Protagonisti della prima tappa del programma gli studenti Davide Dell’Ernia (III S) e Michela Mattioli (III D) ed i docenti Anna Nardecchia (coordinatrice del progetto) e Giancarlo Brandimarti, che dal 5 all’11 novembre scorsi hanno avuto modo di soggiornare a Budapest, ospite la scuola capofila del progetto, l’istituto Petrik Lajos Vocational School. Intenso il calendario degli appuntamenti e delle attività durante le quali l’intero gruppo ha lavorato, sempre in lingua inglese, per tracciare la strada che porterà allo scopo finale del programma: individuare, sulla base della tradizione di ciascun paese, gli elementi caratterizzanti ma al contempo comuni della narrazione popolare europea. Strumento privilegiato quindi il racconto, declinato nelle forme della fiaba, della favola, della novella, che mette in luce le analogie tra le diverse culture, a partire dalla tradizione orale più antica sviluppata anche da significative voci della cultura classica, da Esopo a Fedro.

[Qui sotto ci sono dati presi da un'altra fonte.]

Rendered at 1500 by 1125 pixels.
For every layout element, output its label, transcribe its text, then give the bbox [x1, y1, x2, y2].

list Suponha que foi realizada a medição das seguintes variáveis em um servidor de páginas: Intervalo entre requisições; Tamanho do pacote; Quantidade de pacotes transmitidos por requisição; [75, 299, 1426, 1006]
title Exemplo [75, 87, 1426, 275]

Durante la settimana i ragazzi, che sono stati ospitati nelle famiglie, ed i docenti di tutti i paesi hanno concretizzato le indicazioni che, già prima di partire, avevano ricevuto dai colleghi ungheresi: sulla base del materiale relativo alla narrazione di tipo favolistico (con protagonisti animali), il gruppo ha realizzato lo spettacolo Hungry like a wolf, al cui interno ogni studente aveva un proprio ruolo. E per realizzarlo al meglio la scuola ungherese ha proposto anche un breve seminario a tema culturale ed antropologico sulle radici del racconto popolare in Europa, la visita di Budapest e di un caratteristico villaggio rurale (Holloko), interamente preservato e dichiarato patrimonio Unesco.

Un lavoro articolato e complesso che presuppone, in ciascuna mobilità (ogni paese, infatti, accoglierà a turno tutti gli altri), la conoscenza delle tradizioni della nazione ospitante e le caratteristiche peculiari della sua narrazione popolare di tipo scritto ed orale. Su questa linea, quindi, stanno già lavorando da tempo anche gli studenti ed i docenti coinvolti nella prossima mobilità, programmata dal 26 febbraio al 3 marzo in Portogallo. In questo caso il gruppo di lavoro (coinvolti i ragazzi selezionati, docenti di inglese, italiano e storia e filosofia) ha già prodotto un questionario incentrato sul ruolo e la funzione degli animali nella tradizione narrativa, anche letteraria, italiana e si accinge a studiare il materiale relativo al Portogallo.

Nel frattempo materiali raccolti ed attività svolte, oltre alla finalità generali di questo secondo programma Erasmus + possono essere fruiti sul sito http://www.our-common-european-tale.com, al cui interno compare anche il video dello spettacolo realizzato in Ungheria. Tra gli obiettivi delle mobilità Erasmus +, infatti, c’è anche quello della condivisione e disseminazione delle attività svolte nelle singole sedi scolastiche ed in quella ospitante.